The possibility that monkeys were responsible for the human-looking lithic deposits at Pedra Furada was first raised in 2017 by archaeologist Stuart J. Fiedel in the journal PaleoAmerica, noting that capuchins may have been using tools for 100,000 years. Similar concerns were discussed in the journal Quaternaire in 2018.

Stone pounding implements used by capuchin monkeys in Brazil. Photo by Tiago Falótico.

Stone pounding implements used by capuchin monkeys in Brazil. Photo by Tiago Falótico.

A 2019 study published in the journal Nature Ecology & Evolution was the first to examine stone tool-making practices of the capuchin population at the Serra da Capivara.

Coupled with the lack of other evidence of human habitation from 50,000 years ago, such as concrete traces of dietary remains or hearths—charcoal at the site could have originated from naturally occurring fires—the tools’ resemblance to rock fragments created by monkeys calls into question the likelihood that humans were responsible for their creation.

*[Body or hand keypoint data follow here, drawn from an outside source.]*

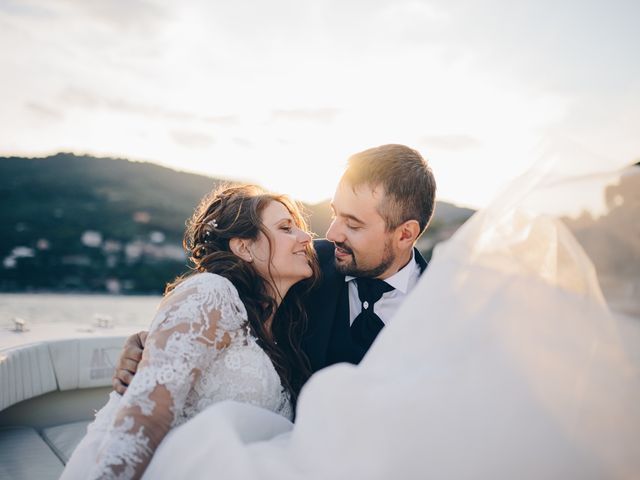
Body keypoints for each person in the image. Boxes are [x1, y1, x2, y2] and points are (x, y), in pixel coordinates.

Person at [113, 144, 437, 393]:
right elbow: (225, 304)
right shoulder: (309, 263)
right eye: (336, 214)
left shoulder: (444, 309)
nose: (333, 233)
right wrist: (149, 343)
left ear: (405, 233)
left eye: (352, 224)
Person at [61, 184, 319, 479]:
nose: (306, 237)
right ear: (244, 247)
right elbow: (148, 416)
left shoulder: (281, 328)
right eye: (286, 228)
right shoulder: (211, 292)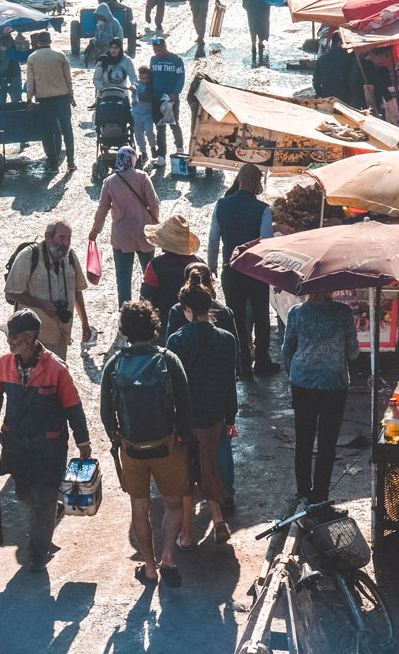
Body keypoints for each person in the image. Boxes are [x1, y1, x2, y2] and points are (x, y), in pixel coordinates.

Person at [0, 308, 91, 572]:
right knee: (23, 492)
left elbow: (73, 406)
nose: (9, 341)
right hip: (17, 444)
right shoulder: (1, 364)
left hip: (48, 447)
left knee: (42, 498)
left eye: (14, 337)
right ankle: (49, 510)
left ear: (31, 337)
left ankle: (36, 555)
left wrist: (83, 441)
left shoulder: (56, 368)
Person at [100, 299, 192, 588]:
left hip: (131, 449)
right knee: (173, 504)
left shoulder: (115, 364)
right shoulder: (168, 360)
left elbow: (105, 412)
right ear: (154, 328)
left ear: (125, 330)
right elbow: (186, 406)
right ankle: (168, 558)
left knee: (139, 508)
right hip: (167, 447)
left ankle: (149, 568)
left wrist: (118, 438)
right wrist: (182, 439)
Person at [167, 271, 239, 547]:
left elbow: (173, 386)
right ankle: (218, 517)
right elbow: (229, 382)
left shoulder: (176, 340)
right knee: (210, 464)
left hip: (187, 417)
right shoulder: (225, 339)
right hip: (215, 414)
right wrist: (230, 417)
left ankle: (186, 535)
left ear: (186, 308)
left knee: (187, 472)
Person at [283, 292, 359, 503]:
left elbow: (287, 349)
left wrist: (295, 373)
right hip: (334, 384)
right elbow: (353, 353)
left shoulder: (296, 313)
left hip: (302, 383)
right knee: (327, 443)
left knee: (303, 439)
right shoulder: (344, 313)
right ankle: (320, 496)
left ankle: (303, 492)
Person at [208, 163, 280, 380]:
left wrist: (211, 265)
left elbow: (214, 240)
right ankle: (262, 360)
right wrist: (272, 273)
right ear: (258, 183)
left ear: (239, 179)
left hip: (231, 271)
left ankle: (242, 363)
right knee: (261, 316)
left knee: (235, 316)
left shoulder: (221, 205)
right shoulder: (262, 210)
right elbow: (266, 244)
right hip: (256, 272)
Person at [4, 220, 91, 359]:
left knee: (56, 377)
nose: (66, 243)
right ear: (48, 237)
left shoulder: (70, 258)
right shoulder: (28, 257)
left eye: (69, 238)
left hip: (60, 336)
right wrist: (40, 304)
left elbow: (77, 291)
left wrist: (85, 322)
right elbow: (11, 292)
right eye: (62, 238)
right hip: (32, 339)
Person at [90, 146, 159, 307]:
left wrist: (95, 231)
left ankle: (125, 312)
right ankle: (151, 307)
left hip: (122, 236)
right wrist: (156, 224)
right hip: (144, 232)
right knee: (150, 274)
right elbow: (154, 203)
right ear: (133, 159)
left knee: (123, 277)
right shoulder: (142, 177)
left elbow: (102, 210)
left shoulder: (109, 181)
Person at [141, 216, 202, 341]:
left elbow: (146, 296)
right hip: (196, 325)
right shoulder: (199, 264)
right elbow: (211, 295)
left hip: (163, 325)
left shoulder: (155, 265)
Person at [26, 30, 76, 174]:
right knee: (67, 130)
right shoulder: (60, 55)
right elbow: (68, 79)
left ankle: (53, 164)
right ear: (50, 41)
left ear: (38, 42)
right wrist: (71, 96)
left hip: (44, 100)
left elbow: (31, 82)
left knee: (48, 132)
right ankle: (71, 162)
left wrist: (29, 99)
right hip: (63, 98)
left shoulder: (32, 58)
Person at [150, 36, 185, 165]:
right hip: (157, 98)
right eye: (155, 50)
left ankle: (180, 148)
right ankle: (161, 155)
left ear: (165, 47)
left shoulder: (176, 60)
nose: (157, 52)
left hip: (171, 99)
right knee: (159, 126)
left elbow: (181, 78)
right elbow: (151, 77)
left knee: (174, 124)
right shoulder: (153, 60)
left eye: (159, 49)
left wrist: (175, 93)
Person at [242, 0, 270, 66]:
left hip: (251, 6)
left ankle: (253, 43)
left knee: (252, 24)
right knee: (261, 24)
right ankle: (260, 42)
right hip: (262, 6)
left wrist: (245, 4)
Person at [313, 32, 353, 103]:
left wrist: (320, 93)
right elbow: (350, 78)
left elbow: (316, 81)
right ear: (341, 42)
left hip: (327, 96)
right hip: (344, 97)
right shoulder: (348, 57)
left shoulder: (322, 58)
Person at [351, 48, 391, 116]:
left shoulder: (359, 63)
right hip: (364, 112)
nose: (386, 60)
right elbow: (369, 97)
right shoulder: (368, 67)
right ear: (379, 54)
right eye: (386, 56)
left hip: (356, 109)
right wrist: (375, 116)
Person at [132, 64, 158, 164]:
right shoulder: (137, 86)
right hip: (137, 114)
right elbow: (135, 95)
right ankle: (143, 151)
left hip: (147, 115)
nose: (145, 80)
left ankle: (152, 146)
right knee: (138, 134)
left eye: (147, 78)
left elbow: (148, 95)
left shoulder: (151, 87)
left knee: (149, 132)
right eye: (143, 78)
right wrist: (134, 99)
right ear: (139, 77)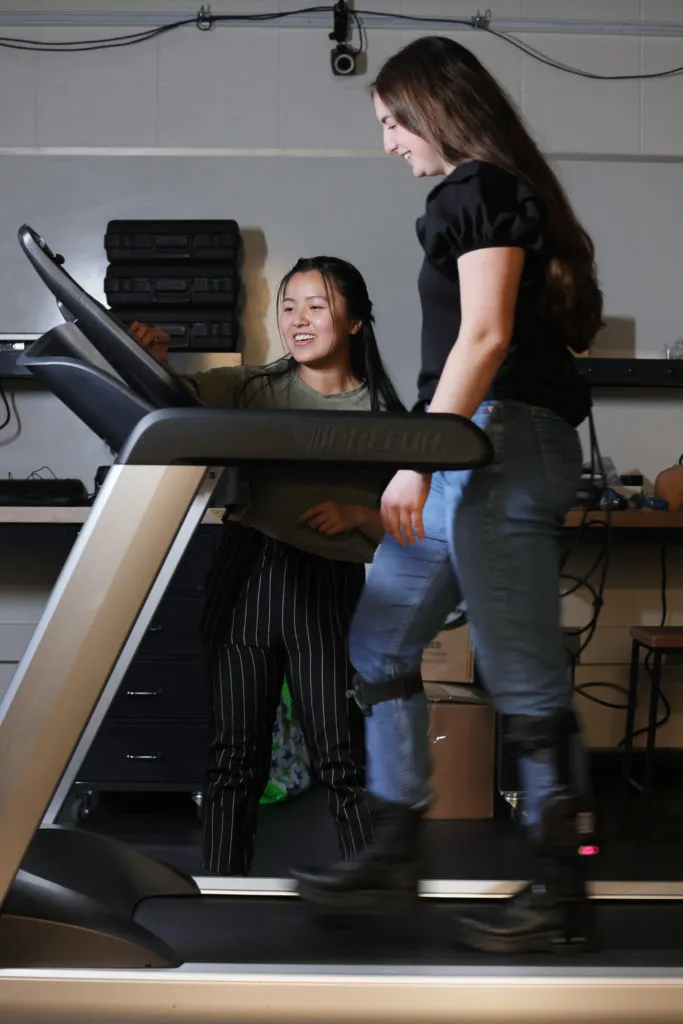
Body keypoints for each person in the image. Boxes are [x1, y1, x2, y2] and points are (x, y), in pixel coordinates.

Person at [292, 36, 604, 955]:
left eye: (392, 121)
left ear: (437, 107)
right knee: (380, 642)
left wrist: (417, 458)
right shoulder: (485, 196)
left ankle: (561, 890)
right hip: (469, 447)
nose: (388, 141)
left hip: (491, 447)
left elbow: (483, 338)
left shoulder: (477, 191)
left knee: (523, 676)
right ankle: (394, 847)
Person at [136, 256, 403, 876]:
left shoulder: (385, 412)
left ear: (356, 320)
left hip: (325, 585)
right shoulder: (253, 386)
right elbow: (169, 404)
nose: (299, 320)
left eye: (317, 305)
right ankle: (223, 891)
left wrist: (357, 514)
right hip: (247, 570)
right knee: (234, 757)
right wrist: (153, 359)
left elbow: (417, 516)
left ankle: (368, 889)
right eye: (288, 306)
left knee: (341, 758)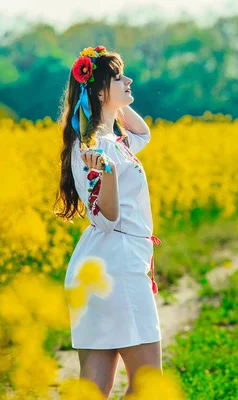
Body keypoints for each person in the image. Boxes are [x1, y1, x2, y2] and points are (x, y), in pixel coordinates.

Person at [54, 45, 162, 399]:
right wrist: (110, 174)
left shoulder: (112, 139)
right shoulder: (94, 147)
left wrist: (114, 101)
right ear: (100, 89)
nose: (129, 80)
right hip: (117, 265)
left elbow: (144, 134)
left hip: (108, 264)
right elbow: (104, 218)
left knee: (95, 388)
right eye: (119, 77)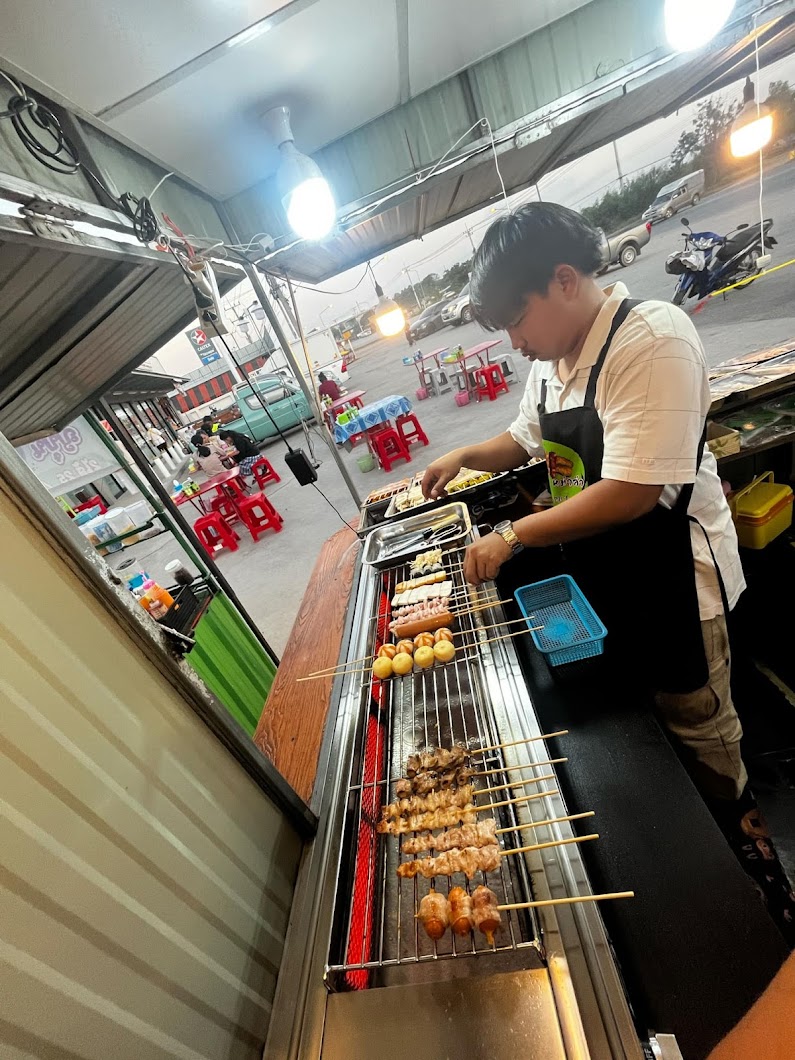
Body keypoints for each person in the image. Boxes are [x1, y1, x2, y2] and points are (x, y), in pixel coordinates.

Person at [421, 202, 795, 941]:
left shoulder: (650, 339)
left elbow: (630, 493)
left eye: (516, 321)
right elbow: (525, 441)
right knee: (644, 719)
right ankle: (689, 861)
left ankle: (753, 865)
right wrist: (464, 454)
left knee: (699, 720)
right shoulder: (552, 361)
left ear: (564, 280)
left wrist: (511, 535)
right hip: (608, 572)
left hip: (676, 576)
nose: (514, 342)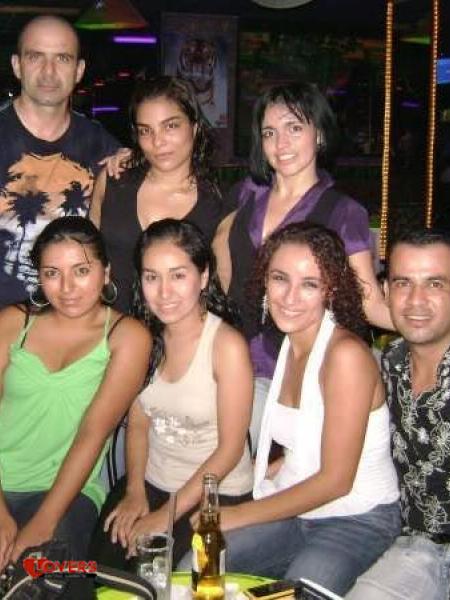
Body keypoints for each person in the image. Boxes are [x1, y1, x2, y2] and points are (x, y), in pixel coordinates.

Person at [211, 222, 400, 596]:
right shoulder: (291, 343)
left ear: (330, 290)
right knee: (200, 562)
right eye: (280, 278)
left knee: (294, 594)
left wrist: (234, 514)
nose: (290, 297)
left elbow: (336, 480)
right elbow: (307, 442)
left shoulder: (345, 356)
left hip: (356, 518)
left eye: (309, 284)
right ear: (265, 280)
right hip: (301, 508)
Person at [214, 82, 393, 451]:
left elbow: (368, 300)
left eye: (294, 128)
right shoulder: (246, 195)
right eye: (269, 132)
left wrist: (432, 324)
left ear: (320, 134)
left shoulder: (343, 211)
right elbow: (221, 266)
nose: (281, 143)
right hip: (233, 358)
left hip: (301, 369)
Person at [90, 219, 253, 568]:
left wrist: (165, 515)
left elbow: (230, 451)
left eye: (178, 275)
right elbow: (138, 425)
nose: (164, 292)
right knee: (98, 573)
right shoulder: (143, 337)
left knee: (159, 577)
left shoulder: (226, 346)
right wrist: (134, 491)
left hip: (215, 494)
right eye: (152, 277)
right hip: (150, 482)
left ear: (203, 276)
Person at [0, 217, 150, 591]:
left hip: (65, 491)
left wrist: (44, 521)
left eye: (81, 271)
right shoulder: (13, 323)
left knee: (44, 578)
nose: (67, 288)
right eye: (52, 273)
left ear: (106, 272)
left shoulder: (126, 336)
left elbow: (92, 435)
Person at [347, 229, 450, 600]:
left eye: (435, 284)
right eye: (404, 283)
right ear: (386, 292)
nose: (416, 300)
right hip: (405, 545)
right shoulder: (389, 363)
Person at [0, 15, 121, 308]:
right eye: (36, 56)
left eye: (62, 58)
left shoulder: (101, 145)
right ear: (17, 65)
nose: (49, 71)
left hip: (77, 320)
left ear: (79, 70)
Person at [89, 76, 224, 314]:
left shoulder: (216, 203)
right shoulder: (113, 182)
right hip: (110, 326)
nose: (158, 141)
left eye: (170, 126)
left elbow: (220, 286)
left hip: (178, 332)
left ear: (194, 127)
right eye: (146, 130)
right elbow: (87, 258)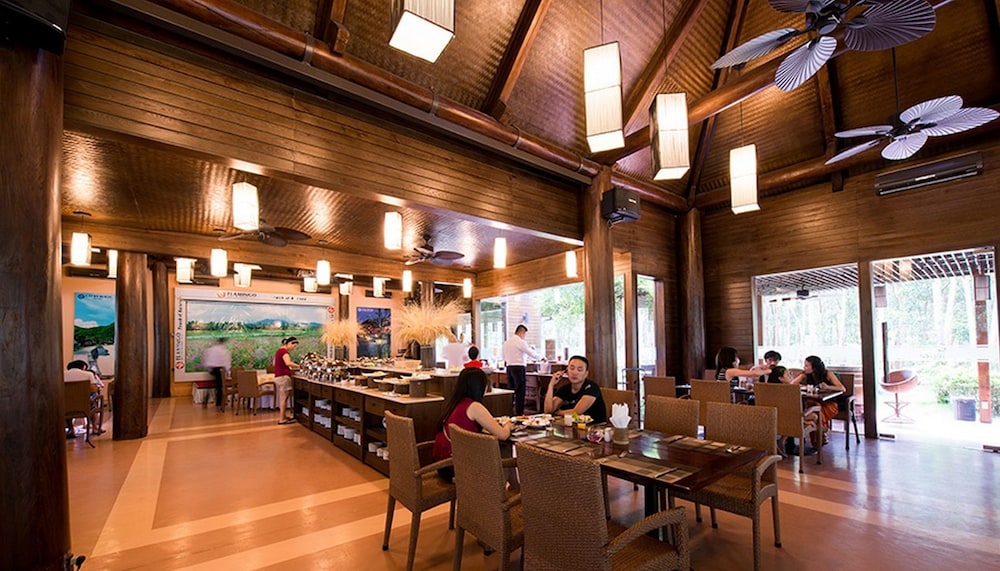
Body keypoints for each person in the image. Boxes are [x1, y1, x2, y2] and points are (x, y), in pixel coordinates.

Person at [432, 368, 513, 482]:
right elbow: (503, 435)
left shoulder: (455, 403)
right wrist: (508, 424)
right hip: (458, 467)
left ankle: (509, 487)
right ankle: (496, 491)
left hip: (444, 465)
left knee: (502, 449)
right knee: (503, 451)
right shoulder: (474, 406)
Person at [790, 355, 846, 446]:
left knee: (815, 411)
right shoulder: (805, 374)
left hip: (829, 403)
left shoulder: (827, 373)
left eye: (807, 365)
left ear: (814, 367)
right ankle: (820, 433)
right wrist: (804, 384)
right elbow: (792, 384)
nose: (804, 367)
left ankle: (819, 435)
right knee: (813, 407)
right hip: (814, 402)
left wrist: (827, 387)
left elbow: (842, 388)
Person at [543, 355, 607, 423]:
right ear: (567, 371)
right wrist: (551, 385)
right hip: (571, 426)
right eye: (572, 368)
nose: (575, 373)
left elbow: (576, 412)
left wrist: (558, 412)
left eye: (579, 370)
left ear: (586, 374)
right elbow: (548, 411)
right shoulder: (564, 389)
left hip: (595, 427)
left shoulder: (592, 387)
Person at [502, 324, 543, 415]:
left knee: (511, 391)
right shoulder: (520, 341)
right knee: (520, 392)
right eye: (525, 334)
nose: (524, 337)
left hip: (509, 368)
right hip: (518, 368)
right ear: (522, 332)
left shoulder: (507, 342)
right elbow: (530, 352)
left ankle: (509, 412)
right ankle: (519, 413)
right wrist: (541, 357)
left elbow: (503, 356)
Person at [64, 360, 102, 438]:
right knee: (93, 403)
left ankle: (71, 429)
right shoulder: (88, 374)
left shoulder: (62, 375)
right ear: (83, 367)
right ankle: (94, 427)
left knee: (67, 404)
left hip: (67, 406)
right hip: (85, 405)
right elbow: (93, 389)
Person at [274, 337, 301, 425]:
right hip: (283, 377)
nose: (293, 348)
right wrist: (299, 366)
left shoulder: (279, 351)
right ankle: (282, 419)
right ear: (289, 343)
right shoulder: (284, 352)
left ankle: (284, 416)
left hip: (279, 376)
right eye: (294, 346)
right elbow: (288, 363)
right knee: (284, 399)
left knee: (283, 398)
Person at [202, 337, 232, 411]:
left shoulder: (211, 349)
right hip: (220, 370)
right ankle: (219, 402)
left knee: (211, 386)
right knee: (220, 386)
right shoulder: (224, 351)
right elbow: (226, 362)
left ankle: (206, 399)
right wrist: (228, 371)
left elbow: (206, 359)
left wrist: (208, 368)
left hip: (212, 369)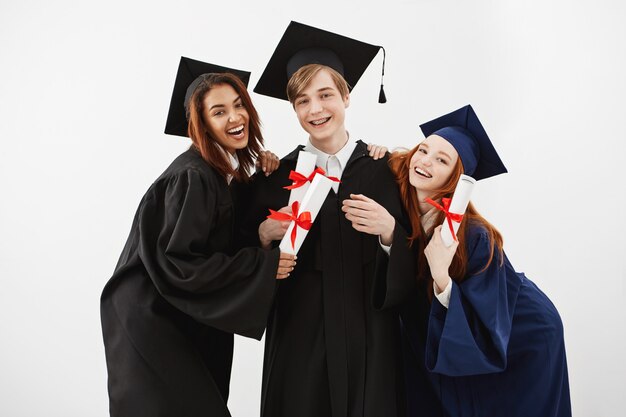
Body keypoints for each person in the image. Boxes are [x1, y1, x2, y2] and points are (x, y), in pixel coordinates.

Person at [342, 105, 572, 417]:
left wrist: (441, 274)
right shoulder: (402, 196)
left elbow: (485, 322)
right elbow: (377, 160)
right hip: (465, 329)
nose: (425, 161)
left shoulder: (475, 236)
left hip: (520, 332)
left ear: (456, 179)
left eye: (442, 160)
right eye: (423, 150)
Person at [100, 56, 296, 417]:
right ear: (201, 124)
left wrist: (260, 191)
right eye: (219, 112)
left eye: (239, 106)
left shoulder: (222, 171)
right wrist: (261, 266)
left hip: (180, 314)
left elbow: (216, 240)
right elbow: (179, 263)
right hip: (152, 318)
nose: (235, 118)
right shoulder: (192, 177)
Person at [235, 21, 411, 417]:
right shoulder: (275, 178)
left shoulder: (386, 171)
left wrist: (389, 233)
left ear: (346, 97)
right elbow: (239, 258)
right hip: (300, 342)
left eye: (326, 94)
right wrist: (263, 238)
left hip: (372, 340)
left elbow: (416, 259)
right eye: (301, 101)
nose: (315, 109)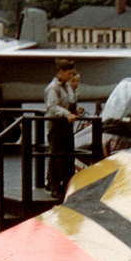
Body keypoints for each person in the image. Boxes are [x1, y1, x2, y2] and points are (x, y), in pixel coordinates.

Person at [45, 60, 81, 196]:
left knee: (67, 155)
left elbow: (70, 102)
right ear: (61, 72)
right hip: (57, 124)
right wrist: (67, 114)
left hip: (66, 124)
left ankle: (65, 183)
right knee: (56, 155)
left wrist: (75, 111)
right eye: (69, 73)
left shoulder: (67, 87)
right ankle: (54, 186)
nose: (71, 76)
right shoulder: (53, 88)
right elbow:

The new findings could have a major impact on our understanding of when the first humans arrived in the Americas. Pleistocene archeological sites from Brazil are among the most compelling evidence that people lived on the continents prior to the end of the last Ice Age.

Capuchin monkey fracturing nuts using a rock as a hammer and a larger one as an anvil in Northeast Brazil. Photo by Tiago Falótico, courtesy of CONICET.

Capuchin monkey fracturing nuts using a rock as a hammer and a larger one as an anvil in Northeast Brazil. Photo by Tiago Falótico, courtesy of CONICET.

The once-predominant “Clovis first” theory long held that glaciers prevented significant settling of the Western Hemisphere until around 14,000 years ago. In recent decades, archaeological sites like the Buttermilk Creek complex in Texas, which has evidence of human inhabitants dating back 15,000 years, and Monte Verde in Chile, dated as early as 18,500 years ago, have challenged that hypothesis. There is growing acceptance of the theory that during the Ice Age, people began settling along a coastal entry route.

But support for a Pre-Clovis human presence received a setback last month, when new testing called into question the dating of fossilized footprints at New Mexico’s White Sands National Park to 22,800 to 21,130 years ago—making them the oldest evidence of human occupation of North America. It now appears the seeds used to date the markings may have ingested ancient carbon from the waters of Lake Otero, leading to inaccurate, artificially ancient dating.

Now, Brazil’s capuchin monkeys may have landed another blow against the Pre-Clovis faction.

“Our work reinforces the idea that the human settlement of this part of the American continent is more recent and is in line with the studies that determine its arrival some 13,000 or 14,000 years before the present,” Agustín Agnolín, of Argentina’s National Institute of Anthropology and Latin American Thought, added. “This questions the hypotheses that proposed an excessively old settlement of South America.”